Ce mécanisme permet de protéger à la fois les producteurs et les consommateurs contre les fluctuations extrêmes des prix de l'électricité.

 

Avantages des CfD bidirectionnels pour la production nucléaire

La mise en place de CfD bidirectionnels pour la production nucléaire présente plusieurs avantages :

 

  1. Stabilisation des prix : En régulant le prix de l'électricité nucléaire, ce mécanisme assure une plus grande prévisibilité des coûts pour les consommateurs et les producteurs.

  2. Redistribution des bénéfices : Les consommateurs peuvent bénéficier directement des gains réalisés lorsque les prix de marché sont élevés.

  3. Sécurité financière pour EDF : EDF (Électricité de France) bénéficierait d'une sécurité financière accrue, assurant les fonds nécessaires pour l'exploitation continue et les investissements futurs dans le parc nucléaire.

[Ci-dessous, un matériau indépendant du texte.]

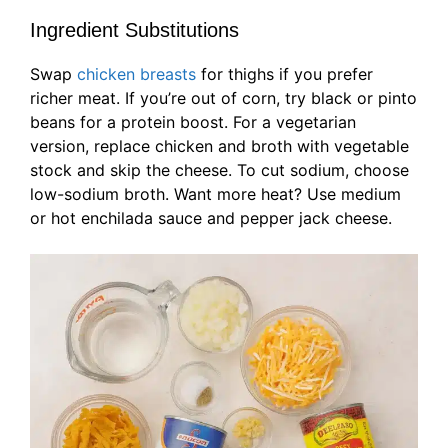
Ingredient Substitutions
Swap
chicken breasts
for thighs if you prefer
richer meat. If you’re out of corn, try black or pinto
beans for a protein boost. For a vegetarian
version, replace chicken and broth with vegetable
stock and skip the cheese. To cut sodium, choose
low-sodium broth. Want more heat? Use medium
or hot enchilada sauce and pepper jack cheese.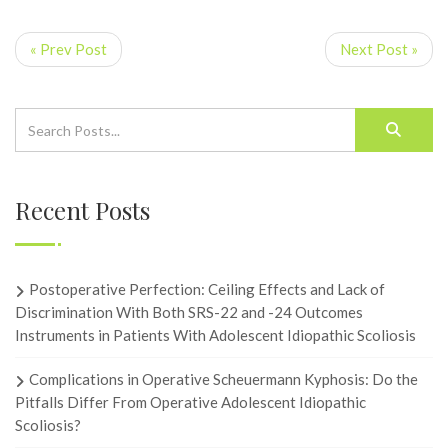
« Prev Post
Next Post »
Recent Posts
Postoperative Perfection: Ceiling Effects and Lack of
Discrimination With Both SRS-22 and -24 Outcomes
Instruments in Patients With Adolescent Idiopathic Scoliosis
Complications in Operative Scheuermann Kyphosis: Do the
Pitfalls Differ From Operative Adolescent Idiopathic
Scoliosis?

  4. Attractivité pour les investissements : La stabilité des prix et des revenus rend le secteur nucléaire plus attractif pour les investissements à long terme.

 

Le remplacement de l'ARENH par des CfD bidirectionnels pourrait offrir une solution équilibrée pour le marché de l'électricité en France, en stabilisant les prix, en redistribuant les bénéfices aux consommateurs et en garantissant les ressources nécessaires pour l'avenir du parc nucléaire français.

En conclusion, faut-il sortir du marché européen ou s’adapter ?

 

La réforme du marché européen de l'électricité représente une opportunité majeure pour renforcer la coopération entre les États membres. Elle permet de stabiliser les prix de l'énergie et d’assurer la sécurité d'approvisionnement. Les mécanismes proposés, tels que les contrats pour différence (CfD) et les accords d'achat d'électricité (PPA), permettraient par ailleurs de financer la transition énergétique, assurant ainsi un mix énergétique diversifié et durable.

 

En définitive, une sortie du marché européen de l'énergie serait une opération aussi risquée que contre-productive. Cela isolerait un État des bénéfices de la solidarité européenne, augmenterait les coûts d'investissement et d'infrastructure, et limiterait l'accès aux innovations technologiques


Au contraire, une réforme structurelle et une coopération renforcée semblent indispensables pour répondre aux défis énergétiques actuels et futurs. En s’adaptant et en participant activement à l'évolution du marché européen, les États membres peuvent non seulement garantir la stabilité et la sécurité énergétiques, mais aussi jouer un rôle de premier plan dans la transition vers un avenir énergétique plus vert et plus durable.